§ **Aim of the task**: Each entry below is to be reproduced exactly, though any pictures it holds must be omitted.

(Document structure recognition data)
----

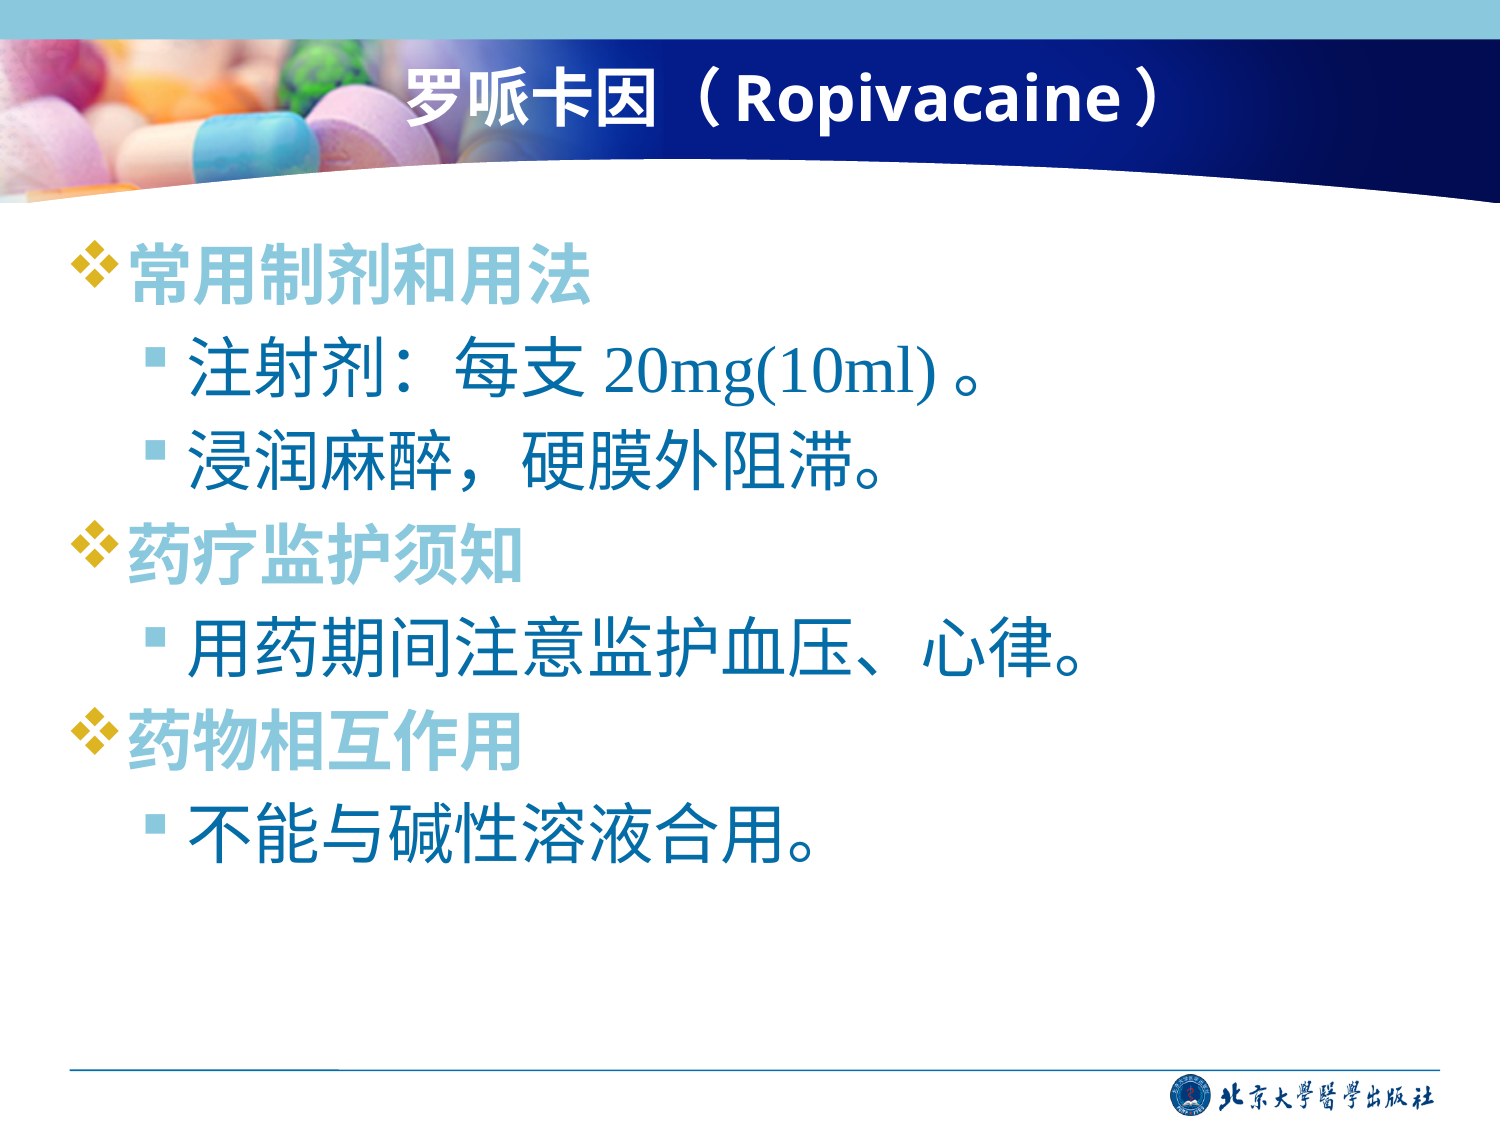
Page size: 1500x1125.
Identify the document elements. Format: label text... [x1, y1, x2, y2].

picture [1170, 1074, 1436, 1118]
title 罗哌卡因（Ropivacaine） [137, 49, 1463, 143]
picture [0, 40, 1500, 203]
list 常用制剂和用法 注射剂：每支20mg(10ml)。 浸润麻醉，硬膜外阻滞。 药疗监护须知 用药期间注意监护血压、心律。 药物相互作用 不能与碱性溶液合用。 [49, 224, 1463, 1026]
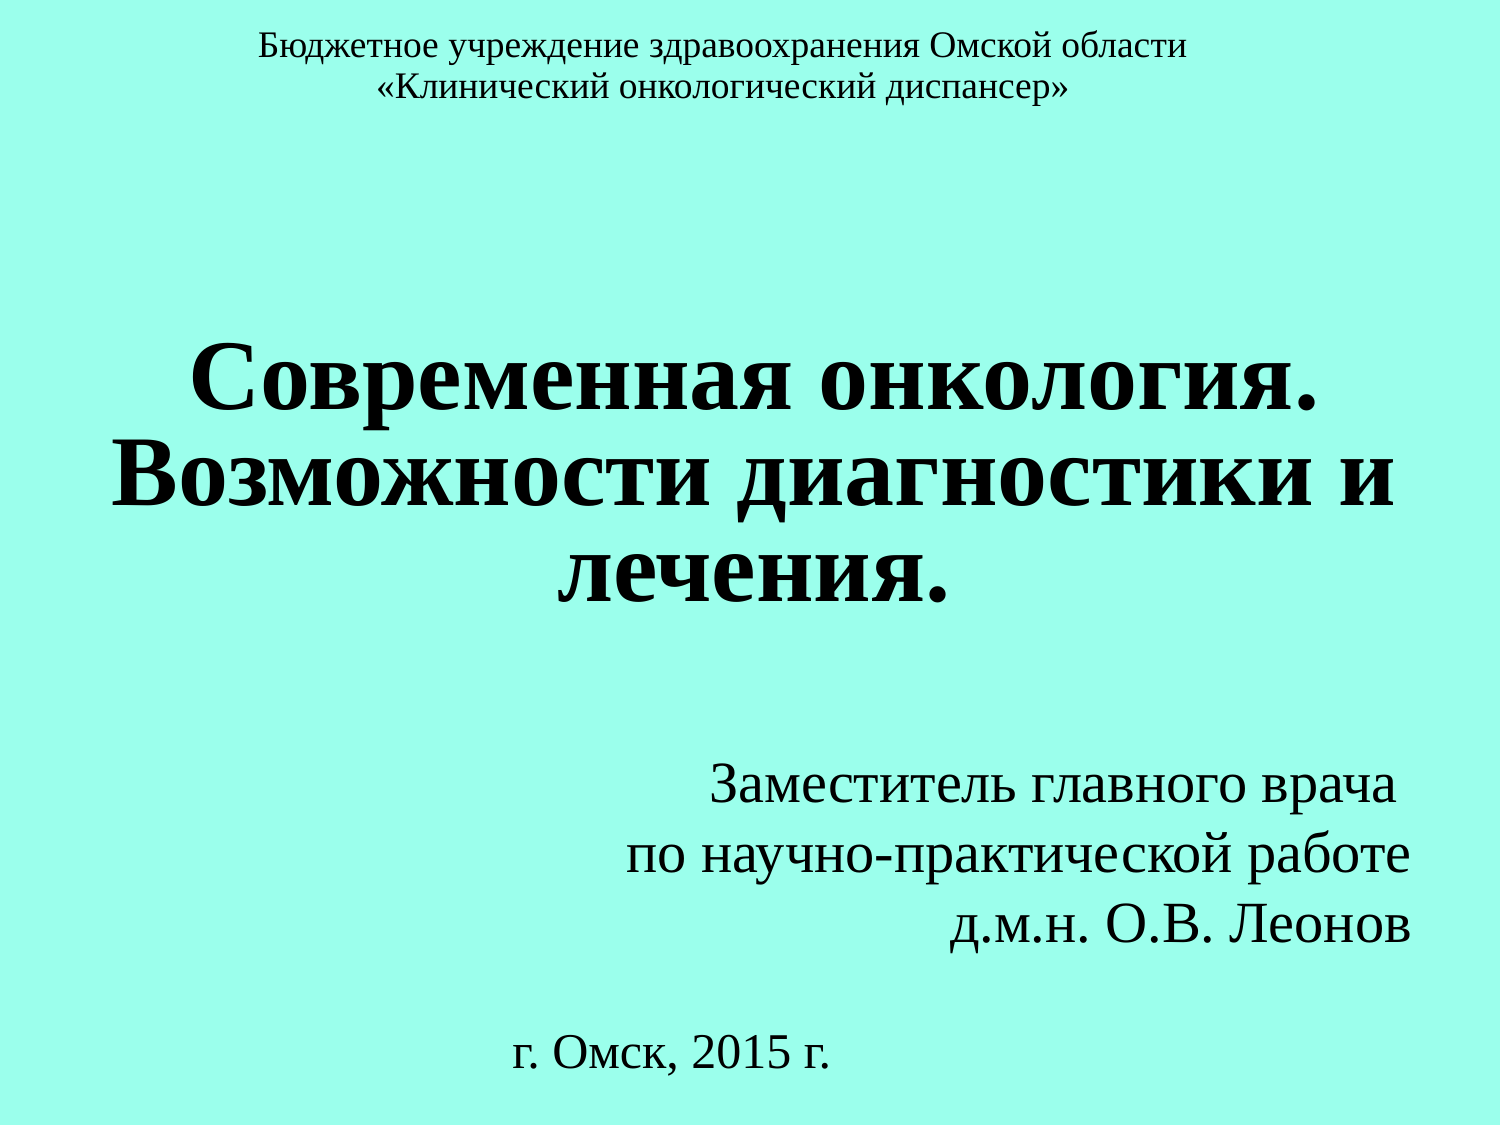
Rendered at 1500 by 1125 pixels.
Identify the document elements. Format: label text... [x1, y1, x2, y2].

----

§ **Solution to this task**:
Page size: 1500x1125.
Identify the document elements. Format: label text... [x1, y1, x2, y2].

picture [1170, 1074, 1436, 1118]
title 罗哌卡因（Ropivacaine） [137, 49, 1463, 143]
picture [0, 40, 1500, 203]
list 常用制剂和用法 注射剂：每支20mg(10ml)。 浸润麻醉，硬膜外阻滞。 药疗监护须知 用药期间注意监护血压、心律。 药物相互作用 不能与碱性溶液合用。 [49, 224, 1463, 1026]
Rendered at 1500 by 1125 pixels.
Identify the document elements. Format: label text... [x1, y1, x2, y2].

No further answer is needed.